WHAT IS EXPECTED
Reproduce every line of the data, exactly and without its pictures.

RECORDED INFORMATION
────────

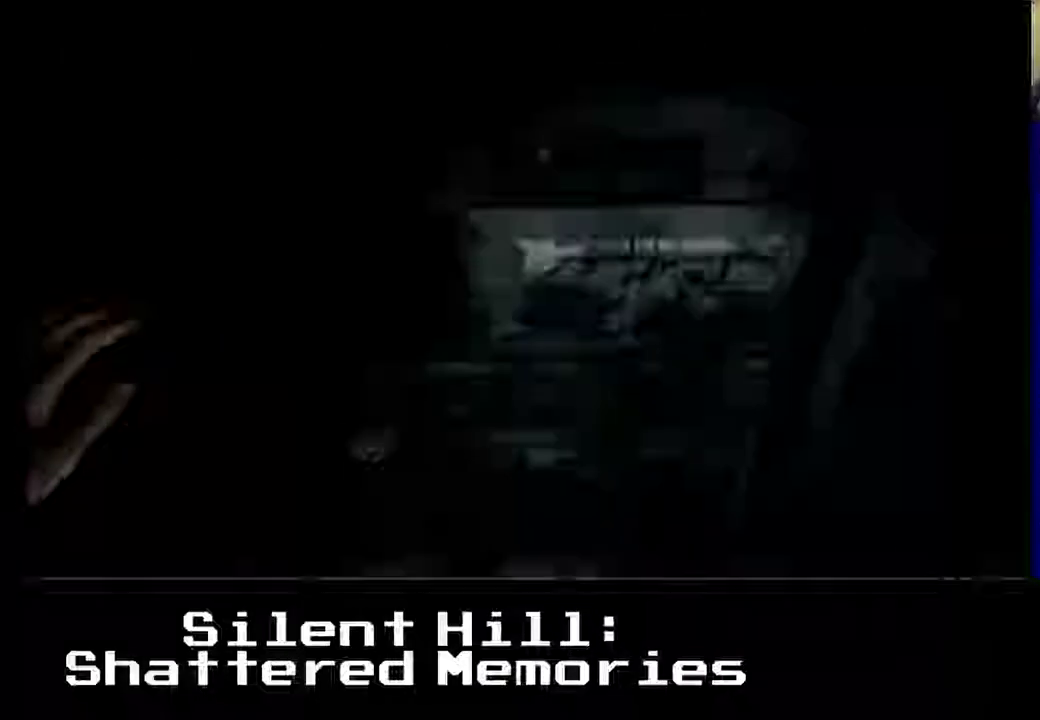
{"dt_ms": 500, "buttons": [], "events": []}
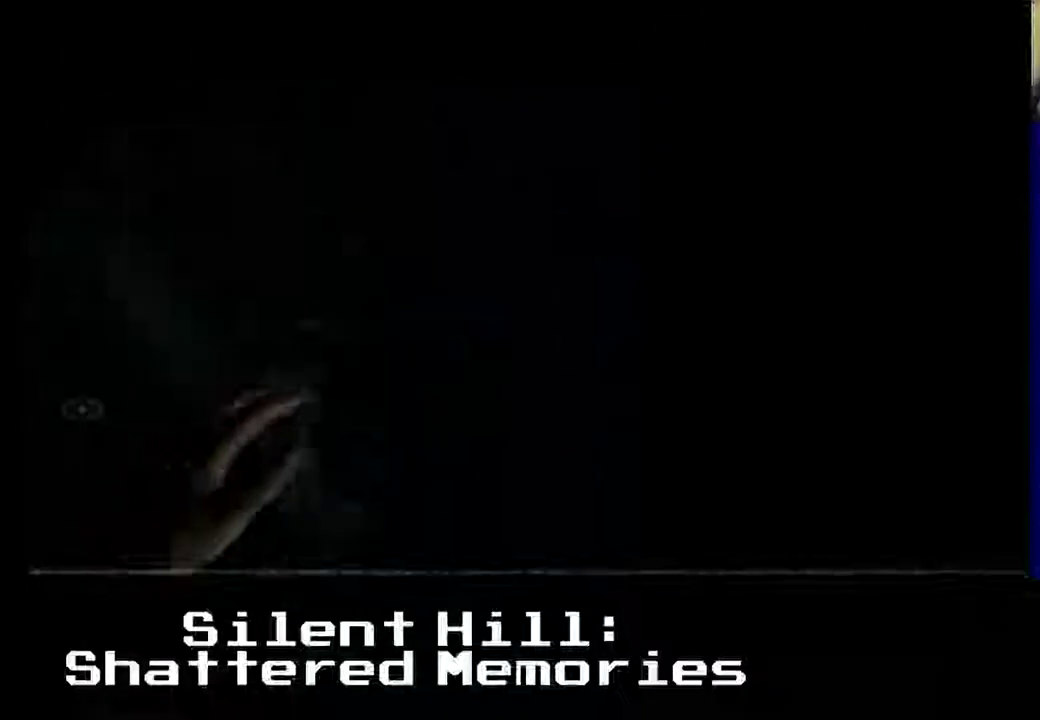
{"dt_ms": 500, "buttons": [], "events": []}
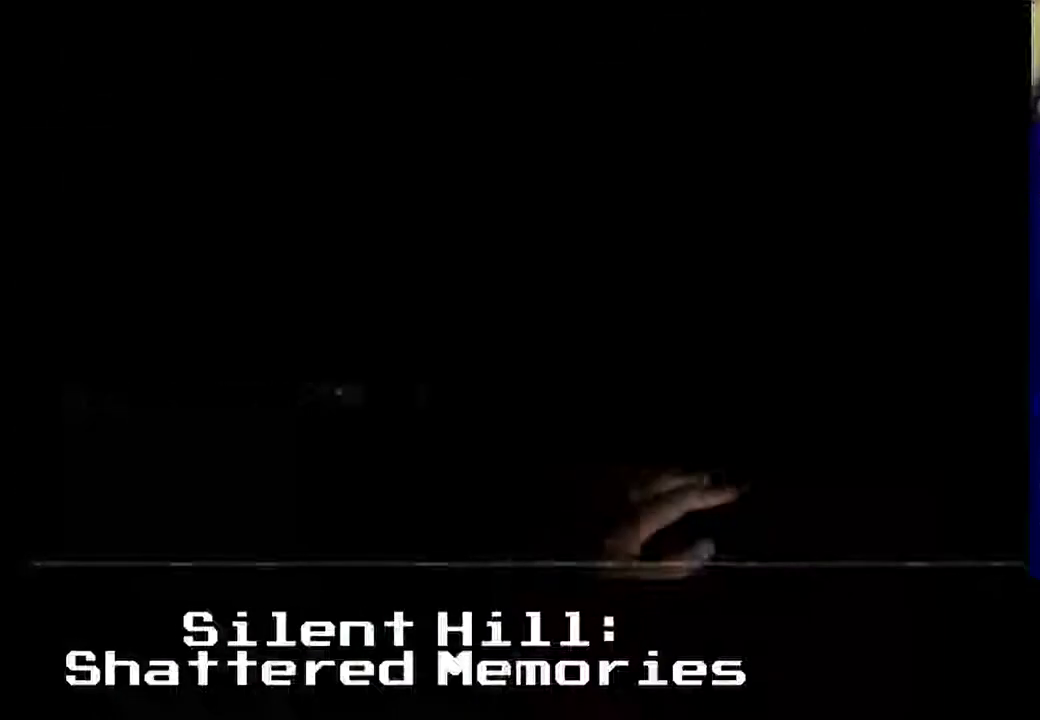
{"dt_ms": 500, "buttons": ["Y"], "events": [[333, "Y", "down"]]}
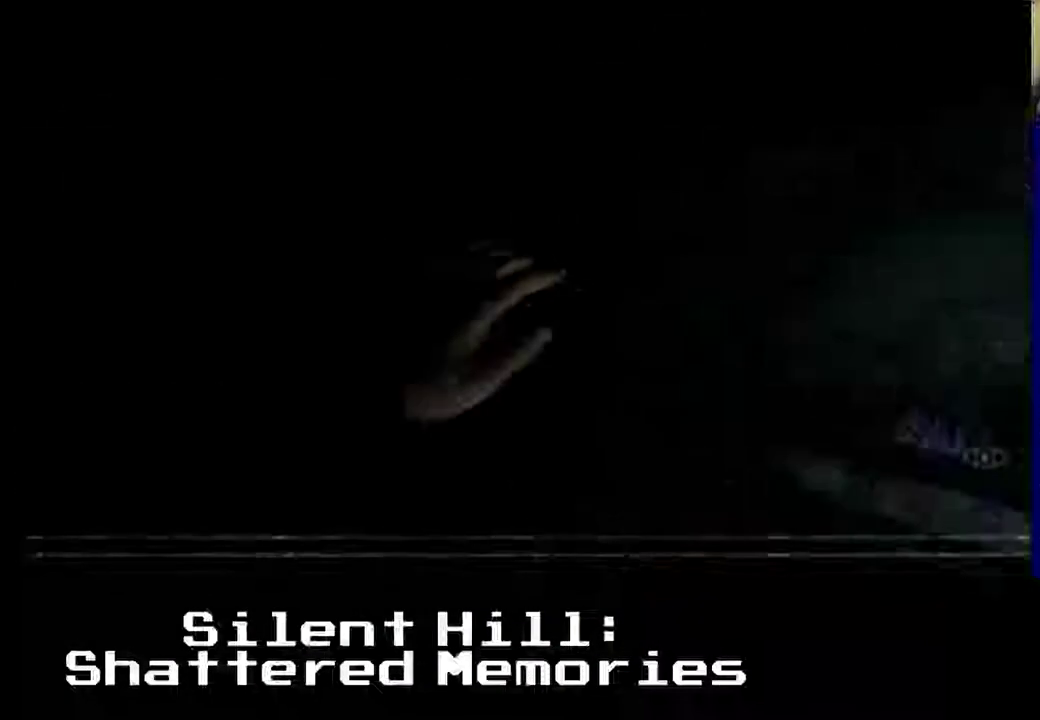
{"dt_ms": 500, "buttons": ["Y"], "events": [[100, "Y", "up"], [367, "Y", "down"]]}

────────

WRITTEN RESPONSE
{"dt_ms": 500, "buttons": [], "events": []}
{"dt_ms": 500, "buttons": [], "events": []}
{"dt_ms": 500, "buttons": ["Y"], "events": [[333, "Y", "down"]]}
{"dt_ms": 500, "buttons": ["Y"], "events": [[100, "Y", "up"], [367, "Y", "down"]]}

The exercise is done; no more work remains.